Dios anuncia una nueva creación en la que el cielo y la tierra ya no estarán separados. Cristo no ha venido sólo a salvar a muchas personas, sino a redimir a la creación de los efectos del mal. Dios no habrá acabado su obra hasta que el universo entero sea limpiado de los resultados de la caída del hombre.
[photo_footer]Cristo no ha venido solo a salvar a muchas personas, sino a redimir a la creación de los efectos del mal.[/photo_footer]
La agonía del gran planeta tierra no nos puede hacer olvidar El futuro del gran planeta tierra, cuando la tierra esté llena del conocimiento del Señor, como las aguas cubren el mar (Isaías 11:9; Ezequiel 47:5; Habacuc 2:14). Dios ha prometido al hombre que la tierra será su morada y su herencia. La esperanza cristiana no es el estado temporal de un cielo, donde vivimos como almas desencarnadas, sino “un nuevo cielo y una tierra nueva” (Isaías 65:7; Apocalipsis 21:1).
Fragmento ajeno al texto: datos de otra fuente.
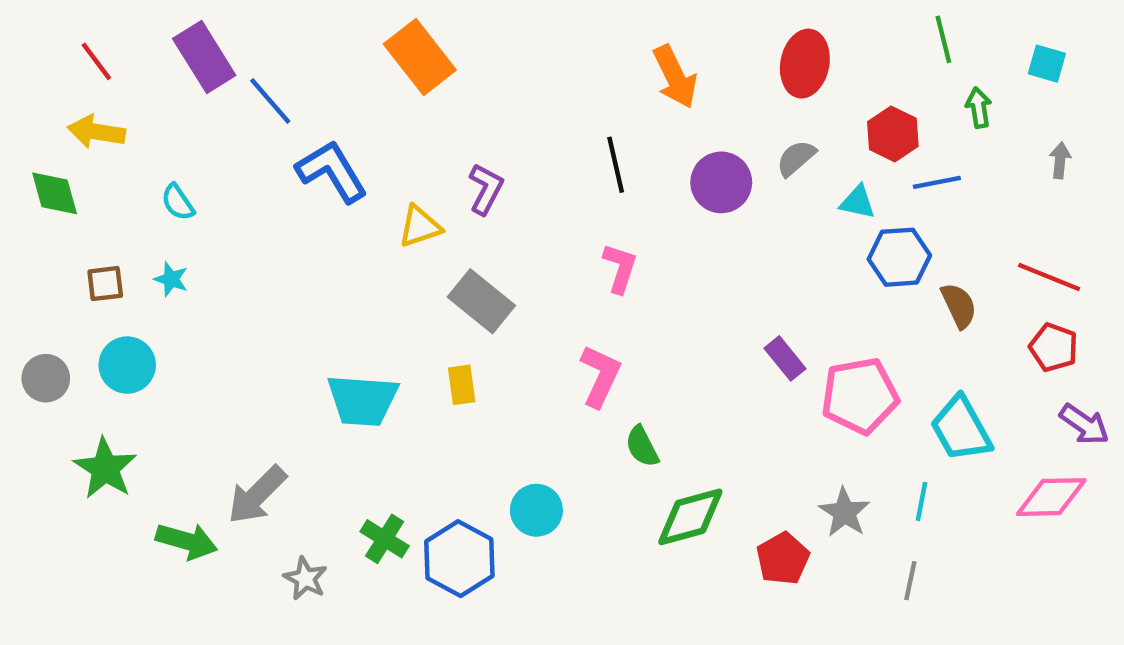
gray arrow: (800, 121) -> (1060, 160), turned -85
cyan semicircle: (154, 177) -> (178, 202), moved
La resurrección anuncia un cosmos renovado. Por lo que la creación espera con anhelo ardiente, el día en que será liberada de la esclavitud de la corrupción (Romanos 8:19-21). Así como hay discontinuidad entre este cuerpo presente y el resucitado, también la hay entre la tierra actual y la futura, pero eso no significa que no sea un auténtico cuerpo –como dice Pablo en 1 Corintios 15– y una verdadera tierra “en la que mora la justicia”. Es “la restauración de todas las cosas” (Hechos 3:19-21).
En ese mundo, el mar ya no existe más (Apocalipsis 21:1), porque para los judíos, el mar es una amenaza. Su desaparición es la ausencia de cualquier cosa que interfiera con la armonía del universo. Ya no habrá más lágrimas, ni muerte, sino un reencuentro aún mayor que el de una familia unida: la comunión directa y continua con el Dios que está en el centro de esa nueva tierra. Ver su rostro será la mayor alegría, porque su amor es eterno.